President Mugabe instructed United Nations Secretary General Ban Ki Moon, who was in attendance, to tell the West to “shut their mouths,” in voicing its opposition to his 35-year rule, or that of other revolutionary parties like Tanzania’s Chama Cha Mapinduzi, which recently retained control of the government through an election.

“Regime change, Mugabe should not be there, we want someone else,” Mr. Mugabe mocked, referring to U.S. and other Western countries that he has accused often of trying to oust him by strengthening the opposition and civil society groups.

While rumors of ill-health due to his advanced age, and infighting in his Zanu-PF party have raised speculation about his ability to remain in power, Mr. Mugabe, who turns 92 next month, said as long as he’s alive, he’ll be in charge.

““I will be there until God said come, and join the others. But as long as I am still alive, I’ll still have the punch,” said President Mugabe to rousing applause.

A long-time critic of the UN, President Mugabe, however, spared Mr. Ban of any wrong, despite the fact that Ban, who is from South Korea, is nearing the end of his second and final five-year term as UN Chief.

“But you [Ban] have done a good job for us. You have visited our countries, you have wept with us where disease has visited us, whether it was Ebola, or some other, where calamities have occurred, where fights have taken place, where terrorism has also affected us. We thank you for that,” said Mr. Mugabe, adding, “of course you don’t come from those countries.”
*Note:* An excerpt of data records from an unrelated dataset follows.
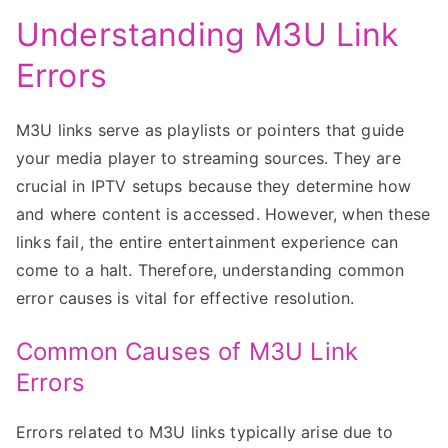
Understanding M3U Link
Errors
M3U links serve as playlists or pointers that guide
your media player to streaming sources. They are
crucial in IPTV setups because they determine how
and where content is accessed. However, when these
links fail, the entire entertainment experience can
come to a halt. Therefore, understanding common
error causes is vital for effective resolution.
Common Causes of M3U Link
Errors
Errors related to M3U links typically arise due to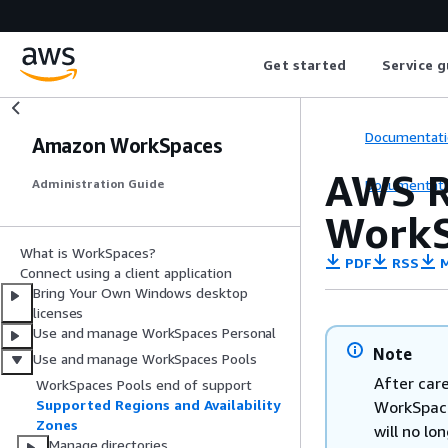
Get started
Service g
Documentati
Amazon WorkSpaces
AWS R
Documentati
Administration Guide
WorkS
What is WorkSpaces?
PDF
RSS
M
Connect using a client application
Bring Your Own Windows desktop
licenses
Use and manage WorkSpaces Personal
Note
Use and manage WorkSpaces Pools
After car
WorkSpaces Pools end of support
Supported Regions and Availability
WorkSpace
Zones
will no lo
Manage directories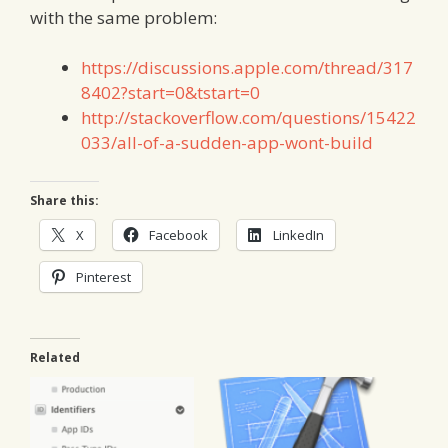
with the same problem:
https://discussions.apple.com/thread/317
8402?start=0&tstart=0
http://stackoverflow.com/questions/15422
033/all-of-a-sudden-app-wont-build
Share this:
X
Facebook
LinkedIn
Pinterest
Related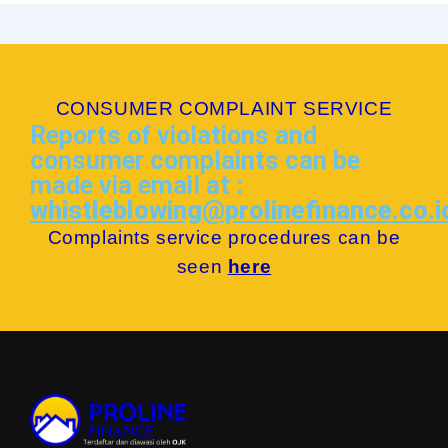
CONSUMER COMPLAINT SERVICE
Reports of violations and
consumer complaints can be
made via email at :
whistleblowing@prolinefinance.co.i
Complaints service procedures can be
seen
here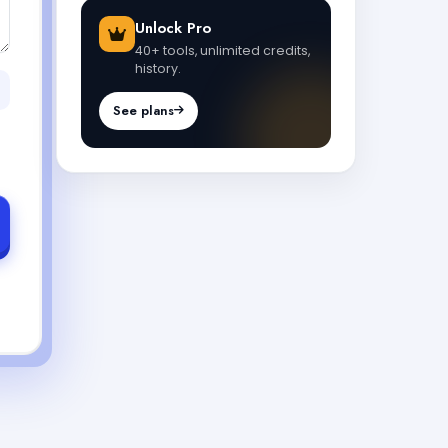
Unlock Pro
40+ tools, unlimited credits,
history.
See plans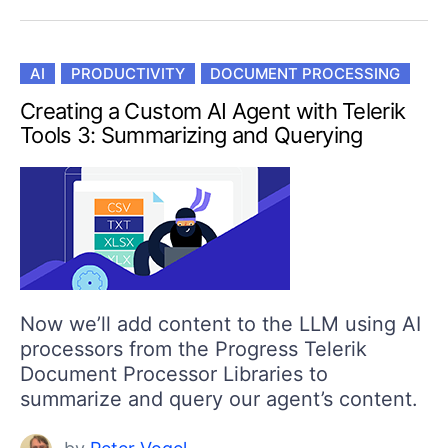
AI
PRODUCTIVITY
DOCUMENT PROCESSING
Creating a Custom AI Agent with Telerik
Tools 3: Summarizing and Querying
Now we’ll add content to the LLM using AI
processors from the Progress Telerik
Document Processor Libraries to
summarize and query our agent’s content.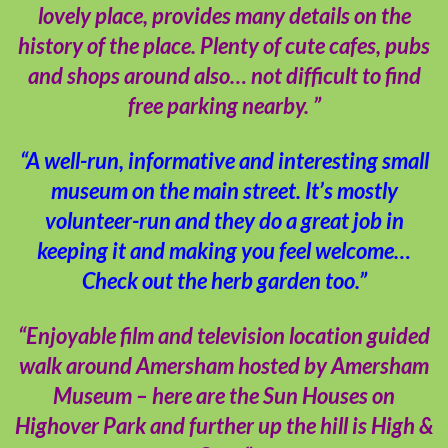
lovely place, provides many details on the
history of the place. Plenty of cute cafes, pubs
and shops around also… not difficult to find
free parking nearby. ”
“A well-run, informative and interesting small
museum on the main street. It’s mostly
volunteer-run and they do a great job in
keeping it and making you feel welcome…
Check out the herb garden too.”
“Enjoyable film and television location guided
walk around Amersham hosted by Amersham
Museum – here are the Sun Houses on
Highover Park and further up the hill is High &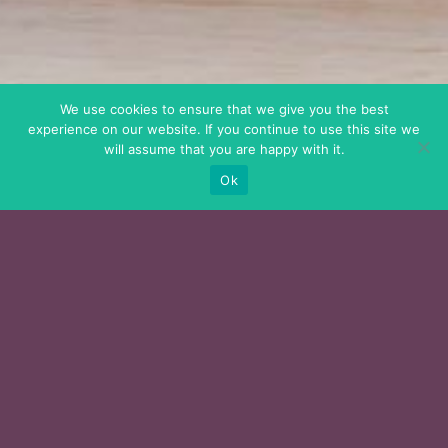
We use cookies to ensure that we give you the best
experience on our website. If you continue to use this site we
will assume that you are happy with it.
Ok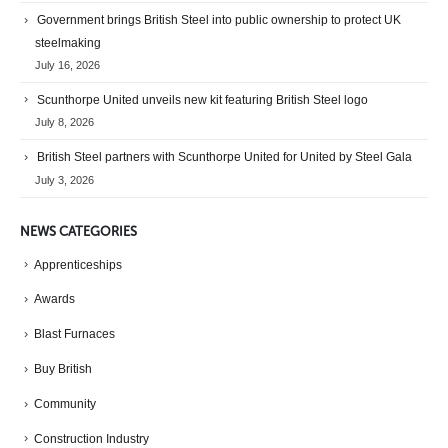
Government brings British Steel into public ownership to protect UK
steelmaking
July 16, 2026
Scunthorpe United unveils new kit featuring British Steel logo
July 8, 2026
British Steel partners with Scunthorpe United for United by Steel Gala
July 3, 2026
NEWS CATEGORIES
Apprenticeships
Awards
Blast Furnaces
Buy British
Community
Construction Industry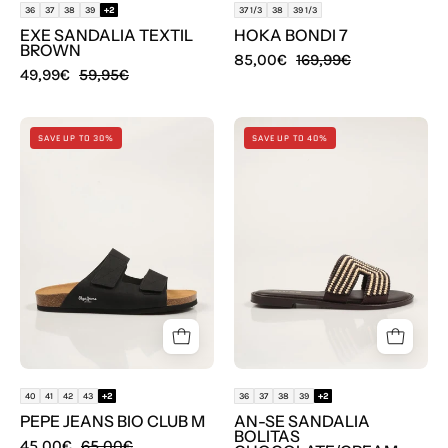
36
37
38
39
+2
37 1/3
38
39 1/3
EXE SANDALIA TEXTIL
HOKA BONDI 7
BROWN
85,00€
169,99€
49,99€
59,95€
SANDALIAS
SANDALIAS
SAVE UP TO 30%
SAVE UP TO 40%
PEPE
AN-
JEANS
SE
BIO
SANDALIA
CLUB
BOLITAS
M
CHOCOLATE/CR
en
en
color
color
Negro
Cuero
40
41
42
43
+2
36
37
38
39
+2
PEPE JEANS BIO CLUB M
AN-SE SANDALIA
BOLITAS
45,00€
65,00€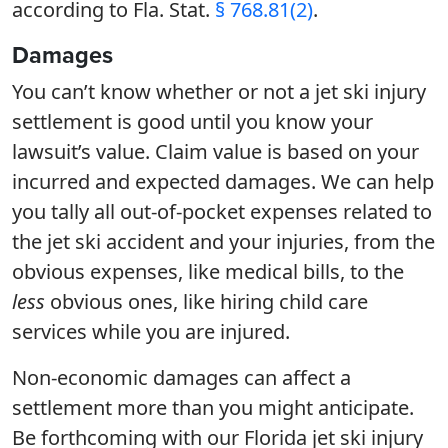
according to Fla. Stat.
§ 768.81(2)
.
Damages
You can’t know whether or not a jet ski injury
settlement is good until you know your
lawsuit’s value. Claim value is based on your
incurred and expected damages. We can help
you tally all out-of-pocket expenses related to
the jet ski accident and your injuries, from the
obvious expenses, like medical bills, to the
less
obvious ones, like hiring child care
services while you are injured.
Non-economic damages can affect a
settlement more than you might anticipate.
Be forthcoming with our Florida jet ski injury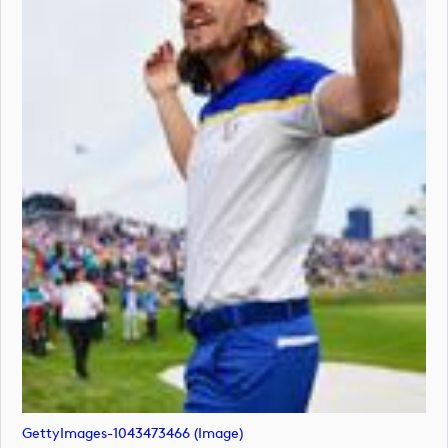
GettyImages-1043473466 (image)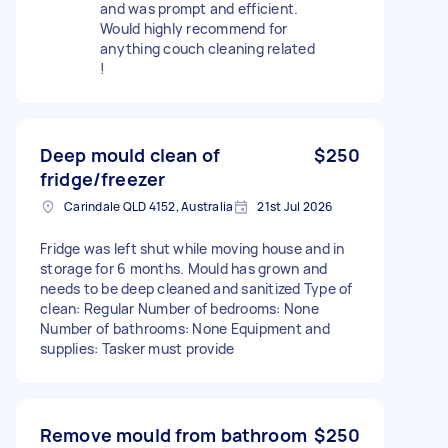
and was prompt and efficient.
Would highly recommend for
anything couch cleaning related
!
Deep mould clean of
$250
fridge/freezer
Carindale QLD 4152, Australia
21st Jul 2026
Fridge was left shut while moving house and in
storage for 6 months. Mould has grown and
needs to be deep cleaned and sanitized Type of
clean: Regular Number of bedrooms: None
Number of bathrooms: None Equipment and
supplies: Tasker must provide
Remove mould from bathroom
$250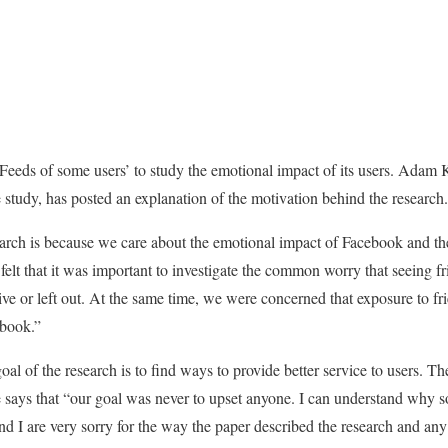
eeds of some users’ to study the emotional impact of its users. Adam
e study, has posted an explanation of the motivation behind the research.
arch is because we care about the emotional impact of Facebook and the
elt that it was important to investigate the common worry that seeing fr
ive or left out. At the same time, we were concerned that exposure to fr
ebook.”
goal of the research is to find ways to provide better service to users. 
says that “our goal was never to upset anyone. I can understand why 
d I are very sorry for the way the paper described the research and any 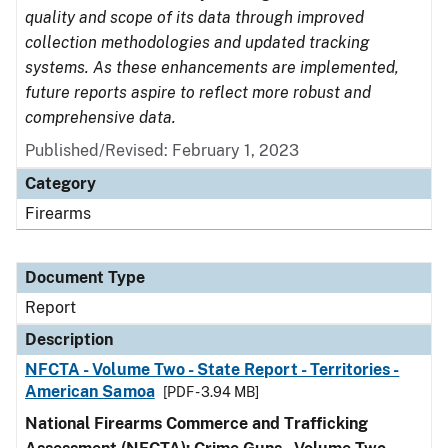
quality and scope of its data through improved
collection methodologies and updated tracking
systems. As these enhancements are implemented,
future reports aspire to reflect more robust and
comprehensive data.
Published/Revised: February 1, 2023
Category
Firearms
Document Type
Report
Description
NFCTA - Volume Two - State Report - Territories -
American Samoa
[PDF - 3.94 MB]
National Firearms Commerce and Trafficking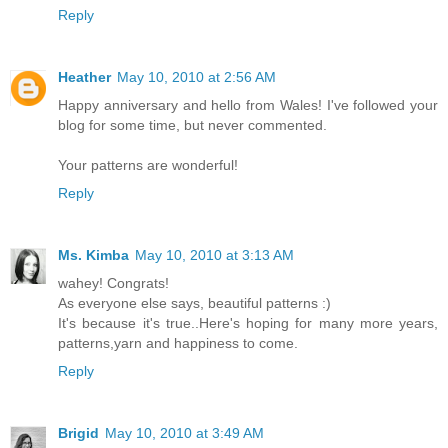
Reply
Heather
May 10, 2010 at 2:56 AM
Happy anniversary and hello from Wales! I've followed your
blog for some time, but never commented.
Your patterns are wonderful!
Reply
Ms. Kimba
May 10, 2010 at 3:13 AM
wahey! Congrats!
As everyone else says, beautiful patterns :)
It's because it's true..Here's hoping for many more years,
patterns,yarn and happiness to come.
Reply
Brigid
May 10, 2010 at 3:49 AM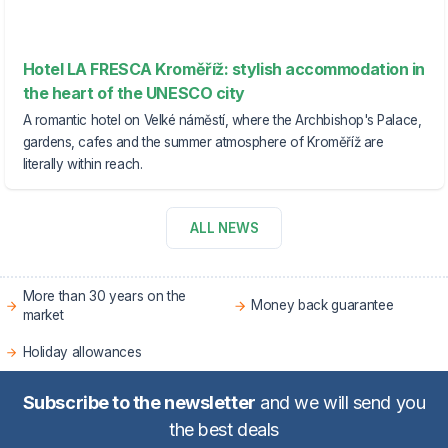
Hotel LA FRESCA Kroměříž: stylish accommodation in
the heart of the UNESCO city
A romantic hotel on Velké náměstí, where the Archbishop's Palace,
gardens, cafes and the summer atmosphere of Kroměříž are
literally within reach.
ALL NEWS
More than 30 years on the
Money back guarantee
market
Holiday allowances
Subscribe to the newsletter
and we will send you
the best deals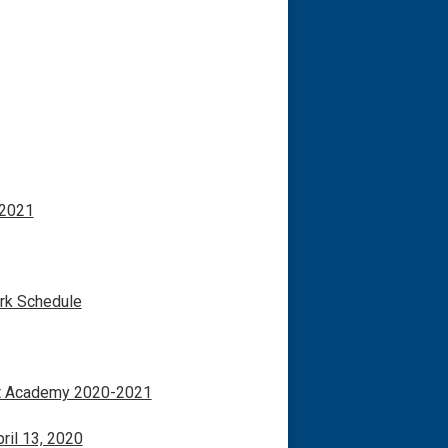
 2021
rk Schedule
nt Academy 2020-2021
ril 13, 2020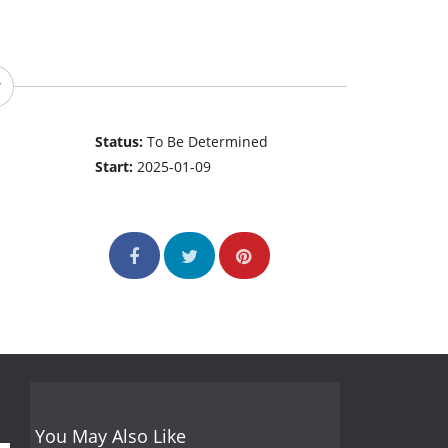
Status:
To Be Determined
Start:
2025-01-09
You May Also Like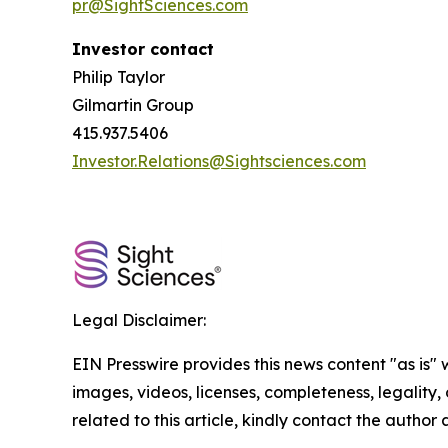
pr@SightSciences.com
Investor contact
Philip Taylor
Gilmartin Group
415.937.5406
Investor.Relations@Sightsciences.com
Legal Disclaimer:
EIN Presswire provides this news content "as is" 
images, videos, licenses, completeness, legality, o
related to this article, kindly contact the author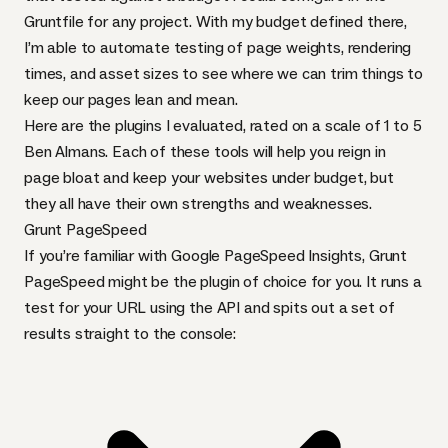
Gruntfile for any project. With my budget defined there,
I’m able to automate testing of page weights, rendering
times, and asset sizes to see where we can trim things to
keep our pages lean and mean.
Here are the plugins I evaluated, rated on a scale of 1 to 5
Ben Almans. Each of these tools will help you reign in
page bloat and keep your websites under budget, but
they all have their own strengths and weaknesses.
Grunt PageSpeed
If you’re familiar with Google PageSpeed Insights,
Grunt
PageSpeed
might be the plugin of choice for you. It runs a
test for your
URL
using the
API
and spits out a set of
results straight to the console: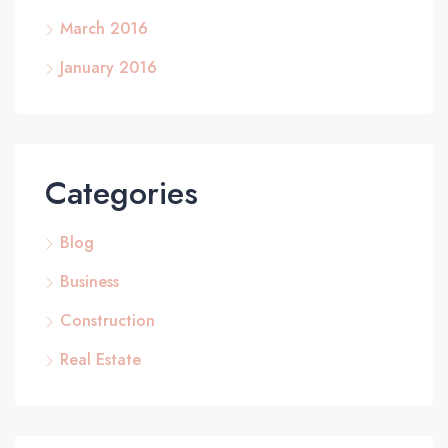
March 2016
January 2016
Categories
Blog
Business
Construction
Real Estate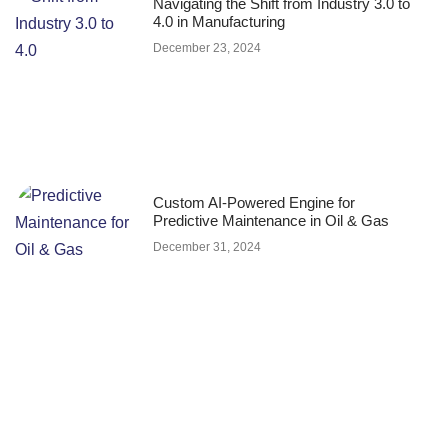
Navigating the Shift from Industry 3.0 to
4.0 in Manufacturing
December 23, 2024
Custom AI-Powered Engine for
Predictive Maintenance in Oil & Gas
December 31, 2024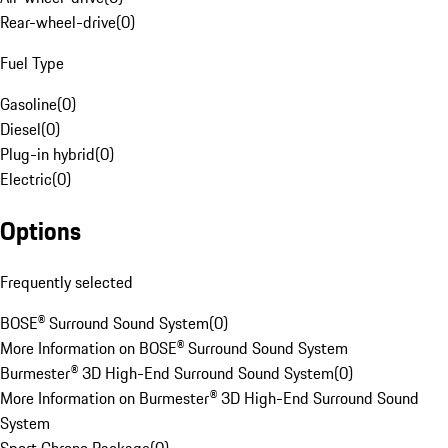
Rear-wheel-drive
(
0
)
Fuel Type
Gasoline
(
0
)
Diesel
(
0
)
Plug-in hybrid
(
0
)
Electric
(
0
)
Options
Frequently selected
BOSE® Surround Sound System
(
0
)
More Information on BOSE® Surround Sound System
Burmester® 3D High-End Surround Sound System
(
0
)
More Information on Burmester® 3D High-End Surround Sound
System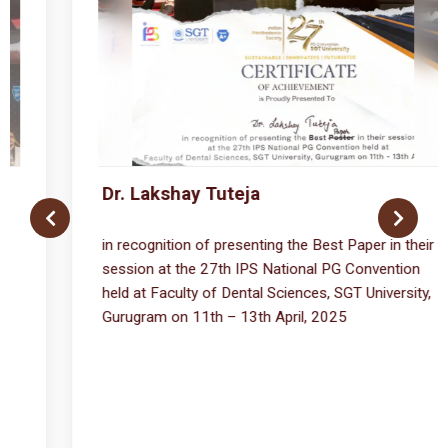
Dr. Shagun Chhikara
eir
got ISPPD Research Assistance Grant 2025
n
ty,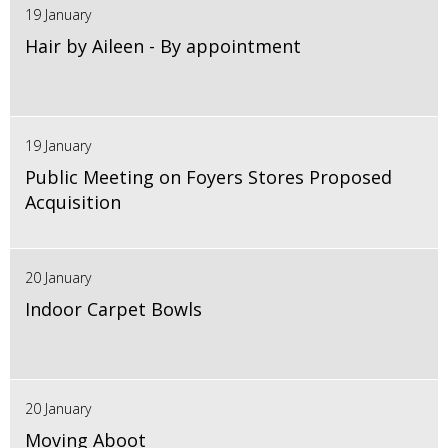
19 January
Hair by Aileen - By appointment
19 January
Public Meeting on Foyers Stores Proposed
Acquisition
20 January
Indoor Carpet Bowls
20 January
Moving Aboot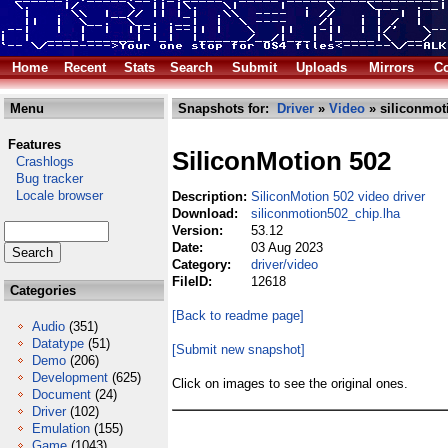
Home
Recent
Stats
Search
Submit
Uploads
Mirrors
Co
Menu
Snapshots for:
Driver
»
Video
» siliconmot
Features
SiliconMotion 502
Crashlogs
Bug tracker
Locale browser
Description:
SiliconMotion 502 video driver
Download:
siliconmotion502_chip.lha
Version:
53.12
Date:
03 Aug 2023
Category:
driver/video
FileID:
12618
Categories
[Back to readme page]
Audio
(351)
Datatype
(51)
[Submit new snapshot]
Demo
(206)
Development
(625)
Click on images to see the original ones.
Document
(24)
Driver
(102)
Emulation
(155)
Game
(1043)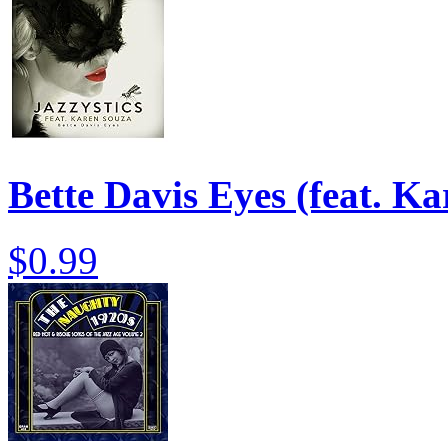
Bette Davis Eyes (feat. K
$0.99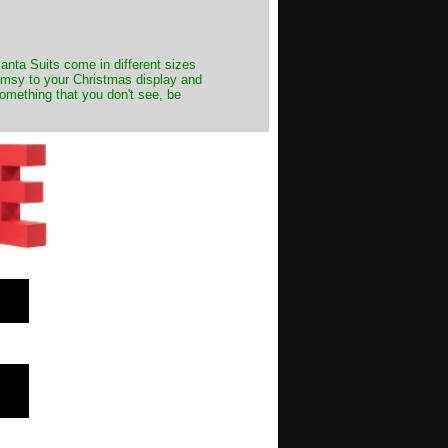
Santa Suits come in different sizes
himsy to your Christmas display and
something that you don't see, be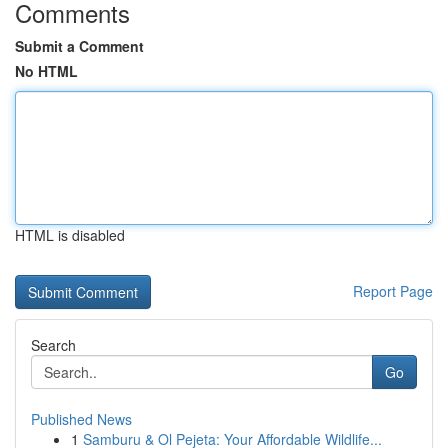
Comments
Submit a Comment
No HTML
HTML is disabled
Report Page
Search
Go
Published News
1
Samburu & Ol Pejeta: Your Affordable Wildlife...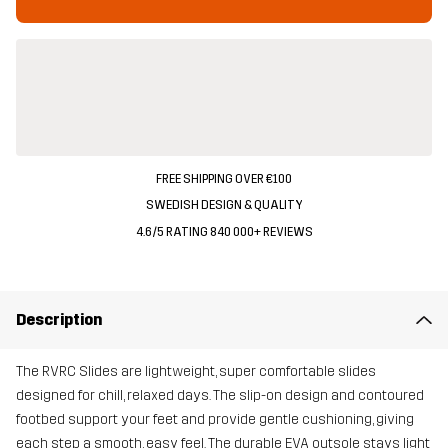
FREE SHIPPING OVER €100
SWEDISH DESIGN & QUALITY
4.6/5 RATING 840 000+ REVIEWS
Description
The RVRC Slides are lightweight, super comfortable slides
designed for chill, relaxed days. The slip-on design and contoured
footbed support your feet and provide gentle cushioning, giving
each step a smooth, easy feel. The durable EVA outsole stays light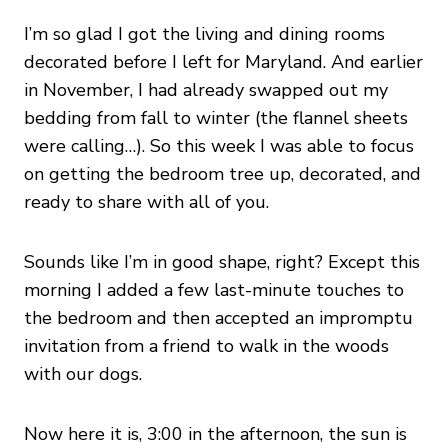
I’m so glad I got the living and dining rooms
decorated before I left for Maryland. And earlier
in November, I had already swapped out my
bedding from fall to winter (the flannel sheets
were calling…). So this week I was able to focus
on getting the bedroom tree up, decorated, and
ready to share with all of you.
Sounds like I’m in good shape, right? Except this
morning I added a few last-minute touches to
the bedroom and then accepted an impromptu
invitation from a friend to walk in the woods
with our dogs.
Now here it is, 3:00 in the afternoon, the sun is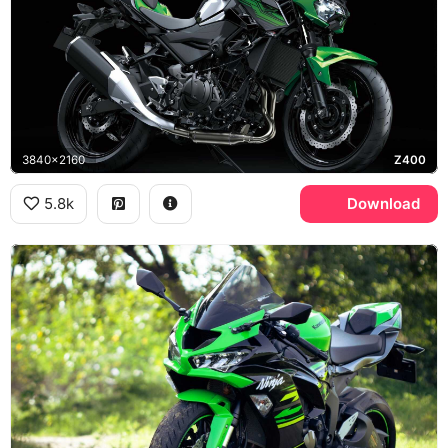
3840x2160
Z400
5.8k
Download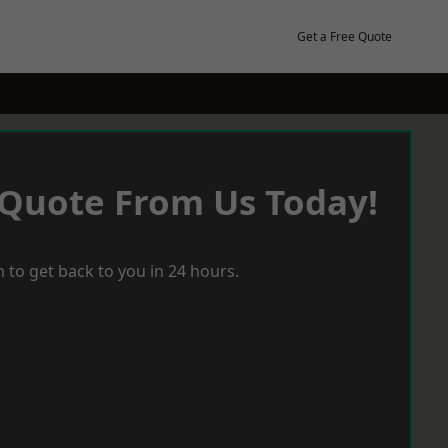
Get a Free Quote
 Quote From Us Today!
 to get back to you in 24 hours.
Among President Mugabe’s biggest gripe with the UN body, is the absence of Africa in the crucial decision-making Security Council, which comprises five permanent members with veto power – the U.S., France, Britain, China and Russia – while the rest of the countries serve on a rotational basis, with little influence.

President Mugabe and other African leaders have been pushing for Africa to have at least two permanent seats in the Security Council, with equal veto power, arguing that Africa’s 54-member countries justify the need for a say in crucial decisions, many of which affect the continent.